
lições do tédio #1

na tua interioridade julgas-te original e criativo. mas és apenas sozinho.

26/10/09

não dou erros ortográficos. o meu problema são os açentos.

o padre insone

farto de não dormir, foi pregar olho para outra freguesia.


macaco na prisão
: um blogue sem o design da menina limão.

22/10/09

exegese *

«amai-vos uns aos outros» foi a forma que ele arranjou para dizer: vão-se foder.



a sério, não é nada de especial. toda a gente faz anos.

21/10/09




dão-me os parabéns como se eu tivesse algum mérito na aleatoriedade do universo. como se fizesse sentido medir o tempo e celebrar quando o número de movimentos de translação que presenciamos atinge um número inteiro. o sol seguirá ali no meio, quietinho, imperturbável com a nossa coexistência. faz ele bem. e nós às voltas, a tentar não cair depois de tontos. e ainda brindamos, como se fosse preciso uma desculpa para beber. vejo-me à porta do clube dos 27, onde não faço grande questão de entrar mas já cumpri metade dos requisitos. não tenho especial amor pela vida, mas a morte deve ser ainda mais aborrecida. e vamos ficando por aqui e agora, respirando neste constante (des)equilíbrio entre passado e futuro. porque o passado é uma história sem futuro. e o futuro? o futuro é uma história muito mal contada. e voltamos a brindar, como fosse preciso uma desculpa para beber mais.

[good good day, nick cave & the bad seeds. / fotograma de down by law, jim jarmusch.]

20/10/09

errata: onde se lê errata deverá ler-se é rata.

19/10/09


a dialéctica de (re)escrever um blogue basicamente resume-se nisto

good old days vs same old shit

ânimo levezinho

começo este blogue com as mesmas expectativas que tinha para o casamento da minha irmã: não lhe dou duas semanas.

hipótese nula

confesso: a minha religião é zeroteísta.

O que fazer
a. Indica todas as datas que aparecem no trecho do blogue, pela ordem em que surgem.
b. Retoma o trecho do blogue a seguir à última frase, no mesmo estilo.
Os dados não entram neste trabalho.

Dados recolhidos
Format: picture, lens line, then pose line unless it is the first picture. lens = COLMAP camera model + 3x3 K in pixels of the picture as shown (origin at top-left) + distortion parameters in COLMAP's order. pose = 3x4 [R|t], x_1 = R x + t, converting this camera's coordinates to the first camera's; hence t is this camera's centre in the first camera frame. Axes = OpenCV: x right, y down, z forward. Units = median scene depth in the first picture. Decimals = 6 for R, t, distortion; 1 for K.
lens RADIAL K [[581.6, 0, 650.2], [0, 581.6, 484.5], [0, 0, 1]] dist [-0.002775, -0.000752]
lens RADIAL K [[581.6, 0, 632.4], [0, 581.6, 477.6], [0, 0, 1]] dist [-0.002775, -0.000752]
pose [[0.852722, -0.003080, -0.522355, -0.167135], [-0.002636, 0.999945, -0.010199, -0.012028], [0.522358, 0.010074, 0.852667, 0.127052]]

Respostas por número
a. 26/10/09, 22/10/09, 21/10/09, 20/10/09, 19/10/09

b.
uma coisa perigosa

n'os condenados de shawshank, a personagem do morgan freeman avisa-nos que a esperança é uma coisa perigosa. mais do que a esperança, perigoso é o optimismo. a esperança implica o passar do tempo, e o tempo cura tudo. se não cura, pelo menos mata. menos mal. não podemos tirar a espera da esperança, e esperamos que corra tudo bem. pelo menos esperamos, menos mal. já o optimismo é mais imediato. o optimismo está a meio passo da fé, a mais perigosa das irracionalidades. um optimista, mais do que confiar, acredita. crê que é capaz, sem se dar conta da desambiguação semântica que o crer encerra. crê como quem palpita. crer não é crer. crer é querer acreditar. todos querem ser optimistas porque o optimismo ilude (e isso é útil, não nos iludamos). os governantes dizem-se optimistas, os treinadores de futebol estão sempre optimistas, os mercados querem estar optimistas. todos têm um produto a vender, e a fé do optimismo vende melhor que nada. os consumidores, cegos, querem ter um olho para ser os reis do optimismo. a esperança é mais inócua. eu espero, tu esperas, nós - desesperados - esperamos. e o tempo passa. não é mau. espero, sento-me, e faço um manguito ao optimismo.
o optimismo é uma coisa perigosa. que o digam os gajos da armada invencível.

01/10/09




já são dez para as seis da manhã
e há mais um imbecil a pensar
este mundo não foi feito para a gente entender

nem por isso eu deixo de o tentar


venho libertar o macaco
que ele anda um pouco farto da repressão

enlouquece aos pulos na jaula

quase já nem fala

tirem o macaco da prisão


todo o vento é vento a favor
não entendas já

quando soprar dir-te-á

a favor do quê

prometo-te a mudança e só a mudança

meu amor, não entendas mal

a mudança é

nunca vai mudar

vais mudar o quê?


o melhor que o mundo leu
o melhor que ele escreveu

o melhor dos melhores

a pior das mulheres

o motivo que referes

é um passatempo vivo


cem mulheres e eu na cama é febre

um amor que não engana é febre


venho libertar o macaco
que ele anda um pouco farto da repressão

enlouquece aos pulos na jaula

quase já nem fala

tirem o macaco da prisão


tirem o macaco da prisão.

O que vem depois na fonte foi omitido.